(Records for this task):

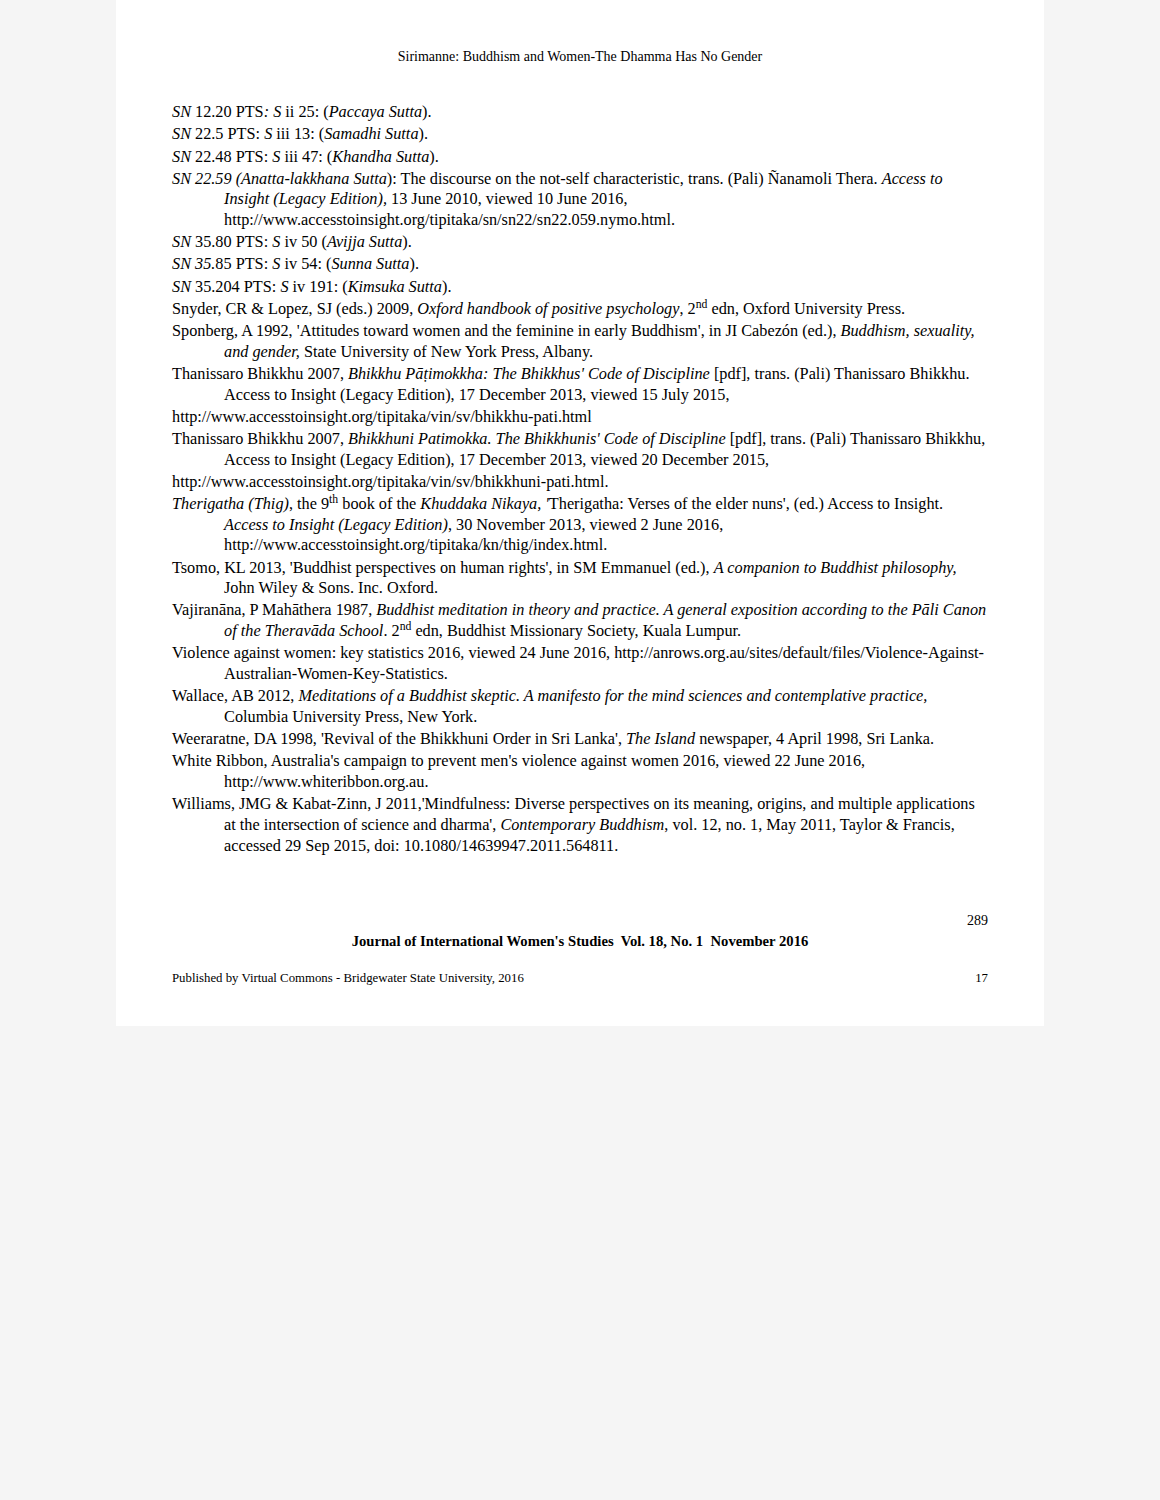Sirimanne: Buddhism and Women-The Dhamma Has No Gender
SN 12.20 PTS: S ii 25: (Paccaya Sutta).
SN 22.5 PTS: S iii 13: (Samadhi Sutta).
SN 22.48 PTS: S iii 47: (Khandha Sutta).
SN 22.59 (Anatta-lakkhana Sutta): The discourse on the not-self characteristic, trans. (Pali) Ñanamoli Thera. Access to Insight (Legacy Edition), 13 June 2010, viewed 10 June 2016, http://www.accesstoinsight.org/tipitaka/sn/sn22/sn22.059.nymo.html.
SN 35.80 PTS: S iv 50 (Avijja Sutta).
SN 35. 85 PTS: S iv 54: (Sunna Sutta).
SN 35.204 PTS: S iv 191: (Kimsuka Sutta).
Snyder, CR & Lopez, SJ (eds.) 2009, Oxford handbook of positive psychology, 2nd edn, Oxford University Press.
Sponberg, A 1992, 'Attitudes toward women and the feminine in early Buddhism', in JI Cabezón (ed.), Buddhism, sexuality, and gender, State University of New York Press, Albany.
Thanissaro Bhikkhu 2007, Bhikkhu Pāṭimokkha: The Bhikkhus' Code of Discipline [pdf], trans. (Pali) Thanissaro Bhikkhu. Access to Insight (Legacy Edition), 17 December 2013, viewed 15 July 2015,
http://www.accesstoinsight.org/tipitaka/vin/sv/bhikkhu-pati.html
Thanissaro Bhikkhu 2007, Bhikkhuni Patimokka. The Bhikkhunis' Code of Discipline [pdf], trans. (Pali) Thanissaro Bhikkhu, Access to Insight (Legacy Edition), 17 December 2013, viewed 20 December 2015,
http://www.accesstoinsight.org/tipitaka/vin/sv/bhikkhuni-pati.html.
Therigatha (Thig), the 9th book of the Khuddaka Nikaya, 'Therigatha: Verses of the elder nuns', (ed.) Access to Insight. Access to Insight (Legacy Edition), 30 November 2013, viewed 2 June 2016, http://www.accesstoinsight.org/tipitaka/kn/thig/index.html.
Tsomo, KL 2013, 'Buddhist perspectives on human rights', in SM Emmanuel (ed.), A companion to Buddhist philosophy, John Wiley & Sons. Inc. Oxford.
Vajiranāna, P Mahāthera 1987, Buddhist meditation in theory and practice. A general exposition according to the Pāli Canon of the Theravāda School. 2nd edn, Buddhist Missionary Society, Kuala Lumpur.
Violence against women: key statistics 2016, viewed 24 June 2016, http://anrows.org.au/sites/default/files/Violence-Against-Australian-Women-Key-Statistics.
Wallace, AB 2012, Meditations of a Buddhist skeptic. A manifesto for the mind sciences and contemplative practice, Columbia University Press, New York.
Weeraratne, DA 1998, 'Revival of the Bhikkhuni Order in Sri Lanka', The Island newspaper, 4 April 1998, Sri Lanka.
White Ribbon, Australia's campaign to prevent men's violence against women 2016, viewed 22 June 2016, http://www.whiteribbon.org.au.
Williams, JMG & Kabat-Zinn, J 2011,'Mindfulness: Diverse perspectives on its meaning, origins, and multiple applications at the intersection of science and dharma', Contemporary Buddhism, vol. 12, no. 1, May 2011, Taylor & Francis, accessed 29 Sep 2015, doi: 10.1080/14639947.2011.564811.
289
Journal of International Women's Studies Vol. 18, No. 1 November 2016
Published by Virtual Commons - Bridgewater State University, 2016 17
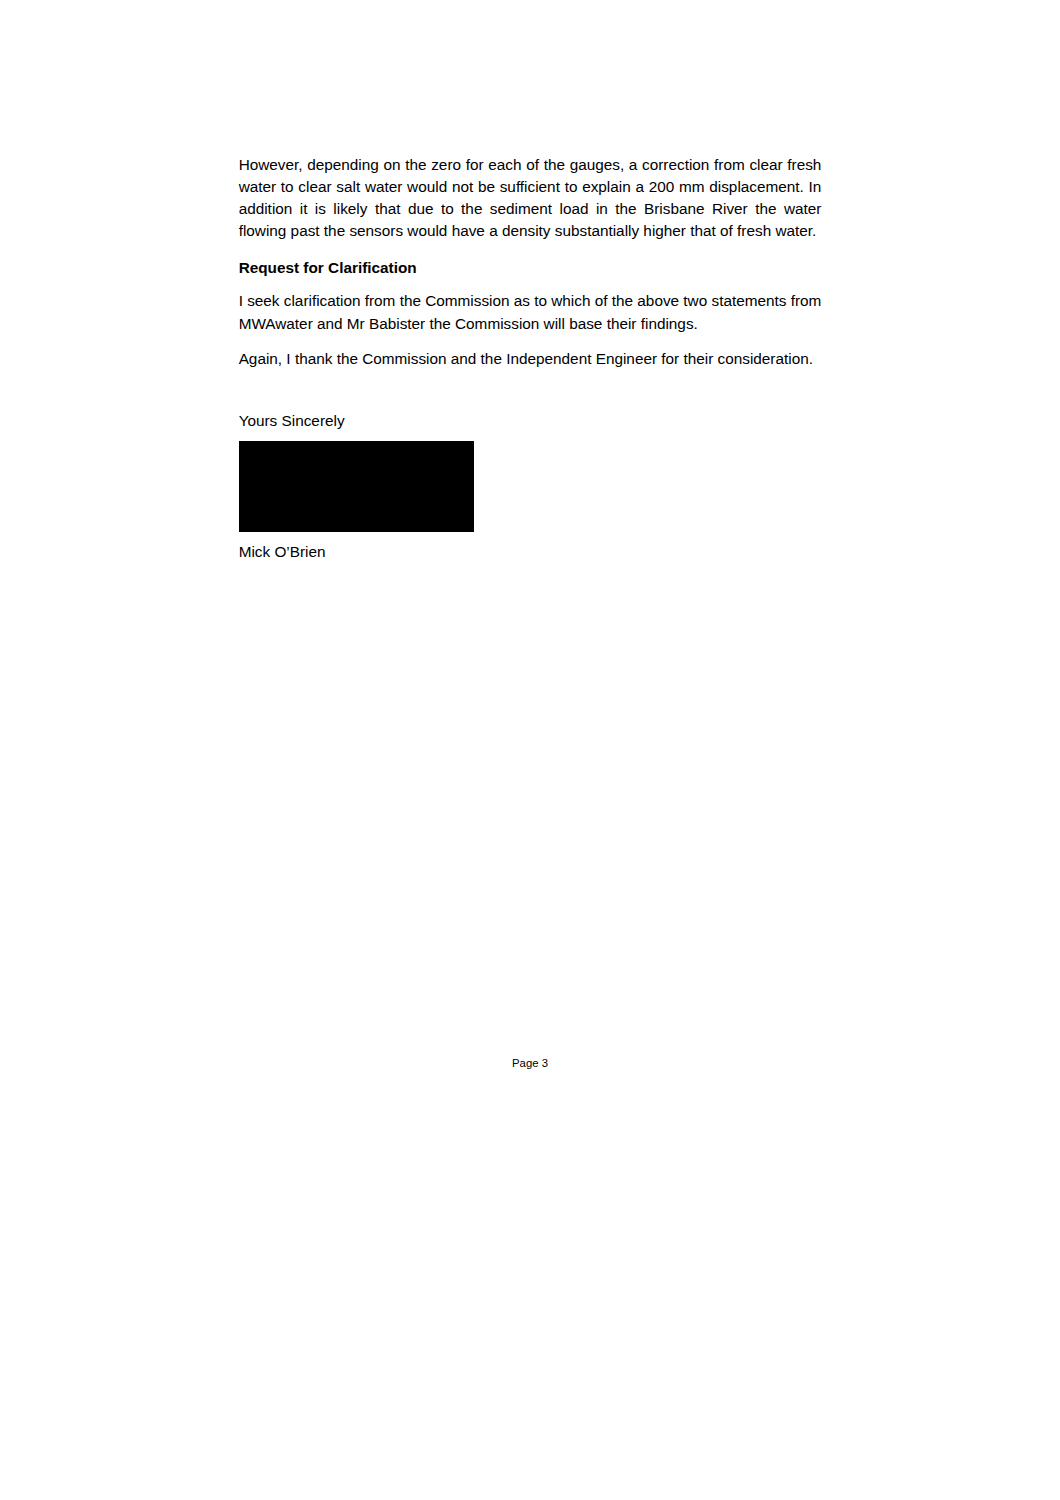However, depending on the zero for each of the gauges, a correction from clear fresh water to clear salt water would not be sufficient to explain a 200 mm displacement. In addition it is likely that due to the sediment load in the Brisbane River the water flowing past the sensors would have a density substantially higher that of fresh water.
Request for Clarification
I seek clarification from the Commission as to which of the above two statements from MWAwater and Mr Babister the Commission will base their findings.
Again, I thank the Commission and the Independent Engineer for their consideration.
Yours Sincerely
Mick O’Brien
Page 3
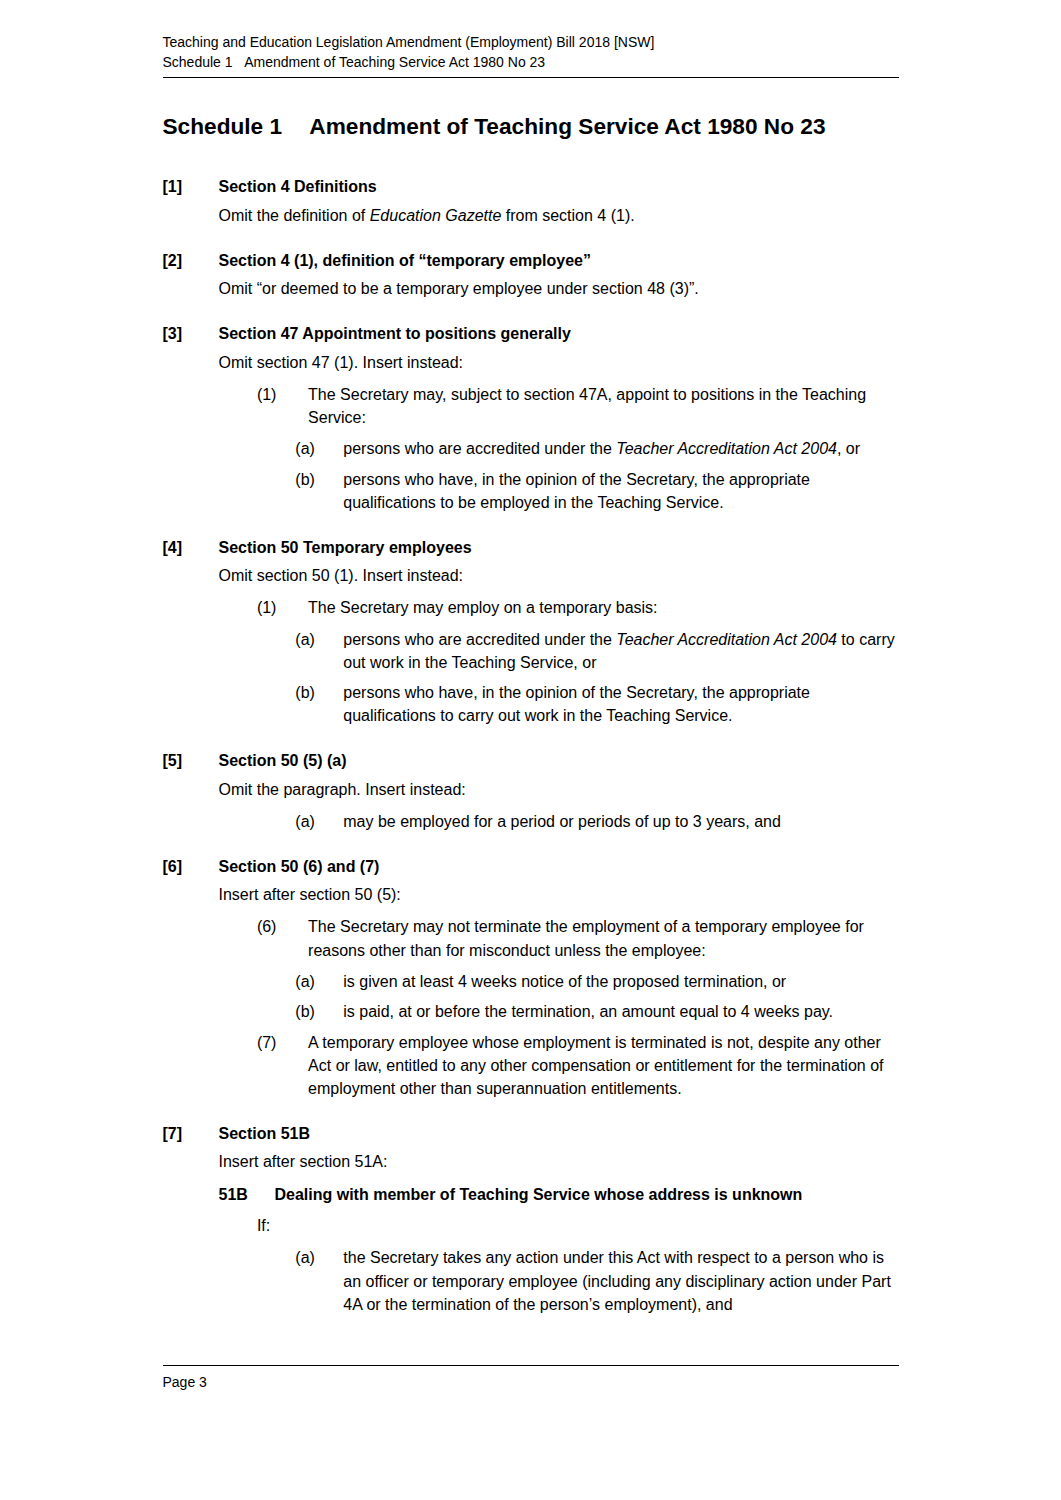Teaching and Education Legislation Amendment (Employment) Bill 2018 [NSW] Schedule 1 Amendment of Teaching Service Act 1980 No 23
Schedule 1 Amendment of Teaching Service Act 1980 No 23
[1] Section 4 Definitions
Omit the definition of Education Gazette from section 4 (1).
[2] Section 4 (1), definition of “temporary employee”
Omit “or deemed to be a temporary employee under section 48 (3)”.
[3] Section 47 Appointment to positions generally
Omit section 47 (1). Insert instead:
(1) The Secretary may, subject to section 47A, appoint to positions in the Teaching Service:
(a) persons who are accredited under the Teacher Accreditation Act 2004, or
(b) persons who have, in the opinion of the Secretary, the appropriate qualifications to be employed in the Teaching Service.
[4] Section 50 Temporary employees
Omit section 50 (1). Insert instead:
(1) The Secretary may employ on a temporary basis:
(a) persons who are accredited under the Teacher Accreditation Act 2004 to carry out work in the Teaching Service, or
(b) persons who have, in the opinion of the Secretary, the appropriate qualifications to carry out work in the Teaching Service.
[5] Section 50 (5) (a)
Omit the paragraph. Insert instead:
(a) may be employed for a period or periods of up to 3 years, and
[6] Section 50 (6) and (7)
Insert after section 50 (5):
(6) The Secretary may not terminate the employment of a temporary employee for reasons other than for misconduct unless the employee:
(a) is given at least 4 weeks notice of the proposed termination, or
(b) is paid, at or before the termination, an amount equal to 4 weeks pay.
(7) A temporary employee whose employment is terminated is not, despite any other Act or law, entitled to any other compensation or entitlement for the termination of employment other than superannuation entitlements.
[7] Section 51B
Insert after section 51A:
51B Dealing with member of Teaching Service whose address is unknown
If:
(a) the Secretary takes any action under this Act with respect to a person who is an officer or temporary employee (including any disciplinary action under Part 4A or the termination of the person’s employment), and
Page 3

(What needs to be done):
Find how many lines in the listing above contain the word "Insert", then state that number by itself.

(Final answer):
5